A couple other things about the twenty.24 were as impressive as its sound. Its wonderful cabinetwork is a mix of old-world craftsmanship and modern flourishes, and the 20-year warranty -- four times the industry standard -- shows that PMC really believes in their products. Obviously, the twenty.24 is no ordinary two-way -- these nice touches not only help make the speaker unique, they help make it well worth owning, to be treasured for a long time.
Vivid Audio Giya G2
In my opinion, too few companies are working to significantly advance the art and science of loudspeaker design. But of the companies that are, the one currently at the top of the heap is Vivid Audio, of South Africa. Their designs are the brainchildren of the UK’s Laurence Dickie, formerly of Bowers & Wilkins and one of the most forward-thinking speaker designers working today. Dickie’s best work for Vivid so far shows up in the Giya series -- at the beginning of 2012 I reviewed the Giya G2 ($50,000/pair), which comes between the Giya G1 and G3 in size and price.
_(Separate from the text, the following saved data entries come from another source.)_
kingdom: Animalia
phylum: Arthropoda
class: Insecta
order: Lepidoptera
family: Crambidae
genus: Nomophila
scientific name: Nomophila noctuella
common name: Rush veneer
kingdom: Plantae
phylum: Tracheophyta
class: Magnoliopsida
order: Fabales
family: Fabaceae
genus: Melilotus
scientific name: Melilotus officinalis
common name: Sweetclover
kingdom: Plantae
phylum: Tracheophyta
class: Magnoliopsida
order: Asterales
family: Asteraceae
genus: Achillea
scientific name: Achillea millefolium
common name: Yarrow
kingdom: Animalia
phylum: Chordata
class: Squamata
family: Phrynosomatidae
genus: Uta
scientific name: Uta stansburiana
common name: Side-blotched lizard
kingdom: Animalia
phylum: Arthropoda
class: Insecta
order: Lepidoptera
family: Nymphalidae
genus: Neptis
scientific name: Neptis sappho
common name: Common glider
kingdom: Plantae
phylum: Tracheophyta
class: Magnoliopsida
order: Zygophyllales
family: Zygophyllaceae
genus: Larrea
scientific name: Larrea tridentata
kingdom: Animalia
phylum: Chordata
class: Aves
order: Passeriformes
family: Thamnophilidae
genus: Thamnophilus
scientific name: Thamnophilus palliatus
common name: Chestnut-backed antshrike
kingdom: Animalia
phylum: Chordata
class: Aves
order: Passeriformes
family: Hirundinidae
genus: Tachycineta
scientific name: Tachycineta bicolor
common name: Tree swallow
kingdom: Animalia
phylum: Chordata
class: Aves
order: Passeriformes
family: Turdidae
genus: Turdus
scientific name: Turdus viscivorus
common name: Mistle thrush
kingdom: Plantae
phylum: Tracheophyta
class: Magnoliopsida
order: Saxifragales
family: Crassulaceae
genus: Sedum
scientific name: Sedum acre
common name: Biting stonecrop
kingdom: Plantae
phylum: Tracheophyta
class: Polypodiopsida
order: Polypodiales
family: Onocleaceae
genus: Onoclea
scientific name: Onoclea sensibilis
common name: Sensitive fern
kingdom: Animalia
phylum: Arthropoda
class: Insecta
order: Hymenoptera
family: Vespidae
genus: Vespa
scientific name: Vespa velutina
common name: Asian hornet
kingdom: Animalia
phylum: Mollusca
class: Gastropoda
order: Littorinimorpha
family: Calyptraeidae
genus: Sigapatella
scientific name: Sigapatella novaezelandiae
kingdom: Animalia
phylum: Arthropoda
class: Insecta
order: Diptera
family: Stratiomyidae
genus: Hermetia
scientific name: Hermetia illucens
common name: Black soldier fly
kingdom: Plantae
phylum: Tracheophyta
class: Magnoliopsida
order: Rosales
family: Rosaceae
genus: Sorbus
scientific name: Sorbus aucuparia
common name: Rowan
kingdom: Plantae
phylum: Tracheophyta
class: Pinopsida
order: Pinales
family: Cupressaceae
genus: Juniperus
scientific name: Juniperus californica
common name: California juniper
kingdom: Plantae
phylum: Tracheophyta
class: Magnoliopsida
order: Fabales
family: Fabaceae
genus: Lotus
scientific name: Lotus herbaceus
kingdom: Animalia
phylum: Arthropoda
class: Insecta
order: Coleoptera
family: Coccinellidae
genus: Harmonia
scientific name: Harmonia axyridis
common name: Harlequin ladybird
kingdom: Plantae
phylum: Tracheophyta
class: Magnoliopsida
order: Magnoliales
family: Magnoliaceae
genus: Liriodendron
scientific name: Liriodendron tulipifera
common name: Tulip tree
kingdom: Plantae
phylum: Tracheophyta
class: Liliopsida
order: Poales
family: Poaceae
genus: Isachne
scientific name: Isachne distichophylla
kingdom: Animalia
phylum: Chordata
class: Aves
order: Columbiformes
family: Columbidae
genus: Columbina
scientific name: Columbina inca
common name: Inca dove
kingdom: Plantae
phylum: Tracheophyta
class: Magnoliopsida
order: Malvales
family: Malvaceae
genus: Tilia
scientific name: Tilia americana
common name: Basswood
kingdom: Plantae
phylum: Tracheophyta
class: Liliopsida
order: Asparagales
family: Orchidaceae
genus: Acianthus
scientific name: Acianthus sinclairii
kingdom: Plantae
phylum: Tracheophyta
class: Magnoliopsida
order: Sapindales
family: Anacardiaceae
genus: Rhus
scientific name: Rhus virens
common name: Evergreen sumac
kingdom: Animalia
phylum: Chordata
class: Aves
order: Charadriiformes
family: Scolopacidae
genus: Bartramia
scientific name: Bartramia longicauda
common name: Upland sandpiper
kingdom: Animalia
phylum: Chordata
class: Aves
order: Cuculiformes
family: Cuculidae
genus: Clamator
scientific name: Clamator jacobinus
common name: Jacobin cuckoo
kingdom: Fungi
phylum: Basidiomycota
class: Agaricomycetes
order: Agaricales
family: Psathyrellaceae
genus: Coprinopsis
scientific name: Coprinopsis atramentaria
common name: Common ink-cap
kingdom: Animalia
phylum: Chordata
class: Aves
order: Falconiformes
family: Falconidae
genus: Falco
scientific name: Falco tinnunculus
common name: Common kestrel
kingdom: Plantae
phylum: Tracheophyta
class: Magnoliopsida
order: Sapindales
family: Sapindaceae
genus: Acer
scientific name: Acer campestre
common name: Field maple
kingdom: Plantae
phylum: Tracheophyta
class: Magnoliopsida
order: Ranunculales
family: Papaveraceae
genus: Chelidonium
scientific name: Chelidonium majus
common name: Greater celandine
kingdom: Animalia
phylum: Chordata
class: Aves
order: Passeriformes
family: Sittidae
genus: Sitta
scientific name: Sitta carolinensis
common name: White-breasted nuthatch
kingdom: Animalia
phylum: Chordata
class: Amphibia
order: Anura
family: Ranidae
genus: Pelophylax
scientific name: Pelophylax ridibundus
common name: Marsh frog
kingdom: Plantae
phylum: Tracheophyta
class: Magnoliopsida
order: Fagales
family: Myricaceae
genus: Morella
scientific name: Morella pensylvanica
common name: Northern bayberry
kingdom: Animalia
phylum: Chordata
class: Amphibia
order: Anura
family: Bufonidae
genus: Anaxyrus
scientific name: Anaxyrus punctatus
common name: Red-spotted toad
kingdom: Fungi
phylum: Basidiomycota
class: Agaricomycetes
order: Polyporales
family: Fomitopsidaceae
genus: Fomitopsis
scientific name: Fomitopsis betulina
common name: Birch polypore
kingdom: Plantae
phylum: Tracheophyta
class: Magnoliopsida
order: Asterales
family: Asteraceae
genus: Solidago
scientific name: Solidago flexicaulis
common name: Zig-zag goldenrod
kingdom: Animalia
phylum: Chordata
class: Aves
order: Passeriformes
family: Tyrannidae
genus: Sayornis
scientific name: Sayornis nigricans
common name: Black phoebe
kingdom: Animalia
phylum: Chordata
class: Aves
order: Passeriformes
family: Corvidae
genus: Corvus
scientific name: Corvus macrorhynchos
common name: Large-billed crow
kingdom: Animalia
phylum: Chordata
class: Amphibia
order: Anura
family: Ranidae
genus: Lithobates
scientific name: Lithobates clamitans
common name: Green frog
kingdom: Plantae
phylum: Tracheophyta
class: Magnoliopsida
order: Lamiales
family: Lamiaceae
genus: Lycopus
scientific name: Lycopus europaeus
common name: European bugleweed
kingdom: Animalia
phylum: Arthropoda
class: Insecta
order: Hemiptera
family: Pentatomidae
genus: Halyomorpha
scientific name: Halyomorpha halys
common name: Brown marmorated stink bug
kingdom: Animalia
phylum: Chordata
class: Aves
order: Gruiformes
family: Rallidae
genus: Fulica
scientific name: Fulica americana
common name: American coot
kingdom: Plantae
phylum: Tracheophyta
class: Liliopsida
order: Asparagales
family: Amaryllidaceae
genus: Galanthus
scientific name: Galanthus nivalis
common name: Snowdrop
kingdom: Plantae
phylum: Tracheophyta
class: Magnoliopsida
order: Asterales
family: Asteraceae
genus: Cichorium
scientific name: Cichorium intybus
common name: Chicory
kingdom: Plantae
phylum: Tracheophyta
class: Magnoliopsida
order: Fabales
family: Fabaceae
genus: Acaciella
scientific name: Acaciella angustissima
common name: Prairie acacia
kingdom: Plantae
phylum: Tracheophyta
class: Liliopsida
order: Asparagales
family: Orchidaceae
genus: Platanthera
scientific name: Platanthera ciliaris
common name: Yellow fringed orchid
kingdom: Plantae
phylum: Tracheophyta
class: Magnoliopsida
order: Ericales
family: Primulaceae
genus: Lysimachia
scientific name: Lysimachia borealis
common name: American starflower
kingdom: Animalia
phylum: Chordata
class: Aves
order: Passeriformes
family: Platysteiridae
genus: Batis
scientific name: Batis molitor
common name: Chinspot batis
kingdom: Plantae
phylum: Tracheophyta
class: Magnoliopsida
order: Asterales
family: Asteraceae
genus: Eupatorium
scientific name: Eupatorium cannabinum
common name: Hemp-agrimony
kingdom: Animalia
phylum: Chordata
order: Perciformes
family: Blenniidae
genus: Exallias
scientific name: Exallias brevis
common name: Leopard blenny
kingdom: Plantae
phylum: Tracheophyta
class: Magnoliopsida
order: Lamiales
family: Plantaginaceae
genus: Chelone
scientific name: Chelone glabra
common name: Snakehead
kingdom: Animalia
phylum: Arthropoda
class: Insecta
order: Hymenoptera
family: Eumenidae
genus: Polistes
In the Giyas, Dickie has done away with the traditional box cabinet to create a flowing, sculpted enclosure that houses five drivers in a four-way configuration. The Giyas’ enclosures are a radical departure from everything else out there, and so is their sound. I could talk at length about the Giya G2’s reference-class neutrality, transparency, and dynamics, but what most impressed me about them was how they projected the music -- it was visceral, exciting, and realistic. In comparison, all other speakers sound merely ordinary.
The Giya G2 is the most expensive speaker I’ve ever reviewed, and the most expensive one listed here, but examining it firsthand makes it easy to see where the money has gone. One glance at the G2 and you know you’re looking at something completely different from everything else; one listen, and you realize you’re hearing something in a different league from almost all other speakers on the market today. Based on my experience, the Vivid Giya G2 represents the current state of the art of loudspeaker design.
The next six?
Different doesn’t necessarily mean better -- I could find other examples of speakers, as well as examples of cases in which producing something different proved disastrous. But again and again, I’ve noticed that when the best designers set out to produce new speakers, they almost always create something unique that pays off handsomely. It’s the kind of original thinking that leads not only to more unique designs, but to better ones -- which, at its price point, each of these six speakers proves.